• [TASK LIST]
**A.** Repeat the passage of the Ganymede caption that starts at "The right panel" and ends at "both data sets.".
**B.** Give the lines of the records as a JSON list of strings, one string per line and no blank lines, starting at the first line of the records and ending at the line that contains "9: (988, 1357)".

• [TEXT EXCERPT]
PIA09356: Ganymede in Visible and Infrared Light


Ganymede in Visible and Infrared Light

Caption:

This montage compares New Horizons' best views of Ganymede, Jupiter's largest moon, gathered with the spacecraft's Long Range Reconnaissance Imager (LORRI) and its infrared spectrometer, the Linear Etalon Imaging Spectral Array (LEISA).

LEISA observes its targets in more than 200 separate wavelengths of infrared light, allowing detailed analysis of their surface composition. The LEISA image shown here combines just three of these wavelengths -- 1.3, 1.8 and 2.0 micrometers -- to highlight differences in composition across Ganymede's surface. Blue colors represent relatively clean water ice, while brown colors show regions contaminated by dark material.

The right panel combines the high-resolution grayscale LORRI image with the color-coded compositional information from the LEISA image, producing a picture that combines the best of both data sets.

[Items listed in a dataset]
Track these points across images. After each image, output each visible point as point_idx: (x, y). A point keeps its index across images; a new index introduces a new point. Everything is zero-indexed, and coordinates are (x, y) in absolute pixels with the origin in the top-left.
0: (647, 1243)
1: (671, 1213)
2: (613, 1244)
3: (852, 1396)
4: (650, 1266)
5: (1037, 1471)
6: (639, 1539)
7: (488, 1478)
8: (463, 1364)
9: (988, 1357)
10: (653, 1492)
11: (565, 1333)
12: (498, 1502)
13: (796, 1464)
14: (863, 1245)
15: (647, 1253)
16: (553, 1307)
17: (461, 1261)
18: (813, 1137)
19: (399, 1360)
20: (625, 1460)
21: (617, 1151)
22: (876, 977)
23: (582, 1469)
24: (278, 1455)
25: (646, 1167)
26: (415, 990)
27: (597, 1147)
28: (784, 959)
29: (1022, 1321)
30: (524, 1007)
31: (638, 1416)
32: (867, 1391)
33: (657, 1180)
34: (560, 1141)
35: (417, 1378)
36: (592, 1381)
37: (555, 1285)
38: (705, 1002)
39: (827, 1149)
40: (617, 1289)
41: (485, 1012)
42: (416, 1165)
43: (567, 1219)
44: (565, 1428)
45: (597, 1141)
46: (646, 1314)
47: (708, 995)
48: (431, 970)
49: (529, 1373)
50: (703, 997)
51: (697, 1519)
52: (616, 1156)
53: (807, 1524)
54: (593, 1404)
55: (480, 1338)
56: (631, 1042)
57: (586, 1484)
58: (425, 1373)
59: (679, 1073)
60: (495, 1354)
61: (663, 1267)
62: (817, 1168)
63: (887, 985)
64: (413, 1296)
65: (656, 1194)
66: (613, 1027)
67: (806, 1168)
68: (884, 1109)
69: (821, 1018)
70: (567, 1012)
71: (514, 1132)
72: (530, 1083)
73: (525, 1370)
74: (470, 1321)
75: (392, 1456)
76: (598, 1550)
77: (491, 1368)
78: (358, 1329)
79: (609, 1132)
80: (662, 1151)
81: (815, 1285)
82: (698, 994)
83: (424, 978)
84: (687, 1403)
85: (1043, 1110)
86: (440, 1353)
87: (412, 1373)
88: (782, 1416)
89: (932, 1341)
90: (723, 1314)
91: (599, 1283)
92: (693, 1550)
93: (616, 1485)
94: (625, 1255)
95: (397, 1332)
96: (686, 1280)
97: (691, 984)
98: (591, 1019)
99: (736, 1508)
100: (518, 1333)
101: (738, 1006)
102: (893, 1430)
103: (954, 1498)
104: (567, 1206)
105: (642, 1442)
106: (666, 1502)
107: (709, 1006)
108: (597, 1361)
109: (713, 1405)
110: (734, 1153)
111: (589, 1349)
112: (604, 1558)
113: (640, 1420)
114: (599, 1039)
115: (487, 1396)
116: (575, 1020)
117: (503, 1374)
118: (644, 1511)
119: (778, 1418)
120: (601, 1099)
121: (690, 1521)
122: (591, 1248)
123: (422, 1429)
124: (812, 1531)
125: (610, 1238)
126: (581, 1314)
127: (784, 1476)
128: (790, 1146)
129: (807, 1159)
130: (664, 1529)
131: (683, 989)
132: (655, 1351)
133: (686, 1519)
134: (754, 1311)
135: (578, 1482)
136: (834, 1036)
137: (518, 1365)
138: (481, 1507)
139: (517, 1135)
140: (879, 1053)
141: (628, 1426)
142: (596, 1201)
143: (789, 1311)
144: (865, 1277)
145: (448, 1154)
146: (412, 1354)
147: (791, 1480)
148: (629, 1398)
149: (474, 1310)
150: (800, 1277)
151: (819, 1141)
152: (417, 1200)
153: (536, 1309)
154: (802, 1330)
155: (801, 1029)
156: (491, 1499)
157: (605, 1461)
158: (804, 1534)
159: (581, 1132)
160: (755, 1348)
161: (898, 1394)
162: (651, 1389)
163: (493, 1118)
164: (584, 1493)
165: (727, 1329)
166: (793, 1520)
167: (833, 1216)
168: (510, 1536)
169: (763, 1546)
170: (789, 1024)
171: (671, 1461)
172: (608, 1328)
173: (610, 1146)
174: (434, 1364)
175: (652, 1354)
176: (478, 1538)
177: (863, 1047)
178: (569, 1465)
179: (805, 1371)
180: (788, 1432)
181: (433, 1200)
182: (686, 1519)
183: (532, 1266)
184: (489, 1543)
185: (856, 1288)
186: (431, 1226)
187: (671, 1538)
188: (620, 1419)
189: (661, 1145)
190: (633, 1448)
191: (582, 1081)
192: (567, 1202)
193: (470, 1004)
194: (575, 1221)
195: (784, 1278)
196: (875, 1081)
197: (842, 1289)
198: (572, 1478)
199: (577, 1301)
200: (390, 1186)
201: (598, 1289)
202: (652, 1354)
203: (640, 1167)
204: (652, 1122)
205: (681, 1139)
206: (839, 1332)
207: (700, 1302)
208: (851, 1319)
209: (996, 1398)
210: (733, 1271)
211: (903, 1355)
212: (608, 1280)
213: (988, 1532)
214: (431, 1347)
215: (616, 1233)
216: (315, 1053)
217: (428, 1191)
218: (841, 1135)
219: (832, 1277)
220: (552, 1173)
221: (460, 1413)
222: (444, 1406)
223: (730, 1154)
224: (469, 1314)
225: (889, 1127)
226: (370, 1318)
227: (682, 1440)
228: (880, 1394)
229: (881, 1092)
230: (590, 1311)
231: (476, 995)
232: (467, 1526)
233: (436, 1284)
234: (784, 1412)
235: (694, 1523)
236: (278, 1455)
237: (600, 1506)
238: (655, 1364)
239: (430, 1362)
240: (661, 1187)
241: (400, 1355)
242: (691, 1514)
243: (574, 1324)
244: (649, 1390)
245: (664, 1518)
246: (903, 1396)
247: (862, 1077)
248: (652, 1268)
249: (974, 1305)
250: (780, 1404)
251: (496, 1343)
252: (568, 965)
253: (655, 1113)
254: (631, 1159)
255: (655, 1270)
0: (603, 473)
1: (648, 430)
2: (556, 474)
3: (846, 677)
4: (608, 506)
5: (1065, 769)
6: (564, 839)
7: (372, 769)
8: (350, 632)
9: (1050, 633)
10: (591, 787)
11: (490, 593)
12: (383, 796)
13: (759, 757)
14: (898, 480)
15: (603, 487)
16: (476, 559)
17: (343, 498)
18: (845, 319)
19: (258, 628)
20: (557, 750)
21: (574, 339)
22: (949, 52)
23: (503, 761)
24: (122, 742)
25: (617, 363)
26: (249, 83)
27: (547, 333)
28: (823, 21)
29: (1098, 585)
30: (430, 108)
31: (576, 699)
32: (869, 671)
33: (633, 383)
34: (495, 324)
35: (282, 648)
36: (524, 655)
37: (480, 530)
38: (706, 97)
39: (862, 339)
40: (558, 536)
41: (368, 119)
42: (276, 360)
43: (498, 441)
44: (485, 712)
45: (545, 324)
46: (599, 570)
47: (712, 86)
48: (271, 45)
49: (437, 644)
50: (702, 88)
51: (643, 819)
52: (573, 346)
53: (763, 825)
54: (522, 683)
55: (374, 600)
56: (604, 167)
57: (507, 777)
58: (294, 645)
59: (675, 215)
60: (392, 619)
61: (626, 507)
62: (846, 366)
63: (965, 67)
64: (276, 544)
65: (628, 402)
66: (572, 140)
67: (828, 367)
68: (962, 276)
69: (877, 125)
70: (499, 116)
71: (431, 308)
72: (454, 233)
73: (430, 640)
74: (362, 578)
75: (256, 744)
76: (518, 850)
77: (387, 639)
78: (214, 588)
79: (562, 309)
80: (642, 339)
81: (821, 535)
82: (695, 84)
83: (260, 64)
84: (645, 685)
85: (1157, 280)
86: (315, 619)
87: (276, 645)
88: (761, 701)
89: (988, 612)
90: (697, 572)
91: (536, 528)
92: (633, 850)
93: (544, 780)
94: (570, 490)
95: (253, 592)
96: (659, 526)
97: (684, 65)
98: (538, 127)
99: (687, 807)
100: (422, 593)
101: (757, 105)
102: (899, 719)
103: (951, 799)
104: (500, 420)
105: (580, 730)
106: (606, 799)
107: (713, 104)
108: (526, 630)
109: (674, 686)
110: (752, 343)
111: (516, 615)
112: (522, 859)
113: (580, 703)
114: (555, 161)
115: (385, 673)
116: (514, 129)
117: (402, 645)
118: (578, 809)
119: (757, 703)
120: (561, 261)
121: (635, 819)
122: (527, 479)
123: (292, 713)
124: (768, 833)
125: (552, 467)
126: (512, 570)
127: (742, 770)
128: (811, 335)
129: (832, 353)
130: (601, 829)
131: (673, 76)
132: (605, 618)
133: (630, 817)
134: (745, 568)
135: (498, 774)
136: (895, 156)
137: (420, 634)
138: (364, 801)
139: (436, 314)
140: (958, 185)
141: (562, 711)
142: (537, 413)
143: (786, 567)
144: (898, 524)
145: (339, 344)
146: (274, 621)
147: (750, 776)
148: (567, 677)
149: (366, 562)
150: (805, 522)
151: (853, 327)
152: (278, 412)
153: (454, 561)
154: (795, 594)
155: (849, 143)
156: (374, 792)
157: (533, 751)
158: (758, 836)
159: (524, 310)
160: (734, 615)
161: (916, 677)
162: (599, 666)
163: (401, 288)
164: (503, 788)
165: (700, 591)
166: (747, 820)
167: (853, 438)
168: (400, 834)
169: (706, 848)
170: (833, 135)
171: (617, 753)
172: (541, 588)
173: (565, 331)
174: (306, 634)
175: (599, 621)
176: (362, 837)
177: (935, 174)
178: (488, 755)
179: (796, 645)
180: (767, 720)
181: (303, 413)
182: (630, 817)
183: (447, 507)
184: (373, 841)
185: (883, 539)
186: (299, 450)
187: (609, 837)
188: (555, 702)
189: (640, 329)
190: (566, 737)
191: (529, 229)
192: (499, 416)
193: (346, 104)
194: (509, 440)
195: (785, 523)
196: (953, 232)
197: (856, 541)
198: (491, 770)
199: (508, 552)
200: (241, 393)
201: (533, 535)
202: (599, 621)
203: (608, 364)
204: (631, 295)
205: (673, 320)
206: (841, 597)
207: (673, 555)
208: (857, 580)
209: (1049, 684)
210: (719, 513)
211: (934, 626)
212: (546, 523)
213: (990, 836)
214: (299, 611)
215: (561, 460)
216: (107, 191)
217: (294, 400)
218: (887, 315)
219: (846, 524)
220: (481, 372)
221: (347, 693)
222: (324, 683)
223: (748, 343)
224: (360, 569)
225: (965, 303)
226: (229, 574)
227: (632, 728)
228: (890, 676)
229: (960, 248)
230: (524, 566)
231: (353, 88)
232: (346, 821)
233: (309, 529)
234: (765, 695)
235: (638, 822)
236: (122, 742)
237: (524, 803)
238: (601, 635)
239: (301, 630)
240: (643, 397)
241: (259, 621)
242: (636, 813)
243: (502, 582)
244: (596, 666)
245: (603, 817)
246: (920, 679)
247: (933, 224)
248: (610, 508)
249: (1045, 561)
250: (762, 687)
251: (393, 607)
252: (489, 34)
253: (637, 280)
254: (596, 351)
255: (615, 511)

• [CORRECT ANSWERS]
**A.**
The right panel combines the high-resolution grayscale LORRI image with the color-coded compositional information from the LEISA image, producing a picture that combines the best of both data sets.

**B.**
[
  "Track these points across images. After each image, output each visible point as point_idx: (x, y). A point keeps its index across images; a new index introduces a new point. Everything is zero-indexed, and coordinates are (x, y) in absolute pixels with the origin in the top-left.",
  "0: (647, 1243)",
  "1: (671, 1213)",
  "2: (613, 1244)",
  "3: (852, 1396)",
  "4: (650, 1266)",
  "5: (1037, 1471)",
  "6: (639, 1539)",
  "7: (488, 1478)",
  "8: (463, 1364)",
  "9: (988, 1357)"
]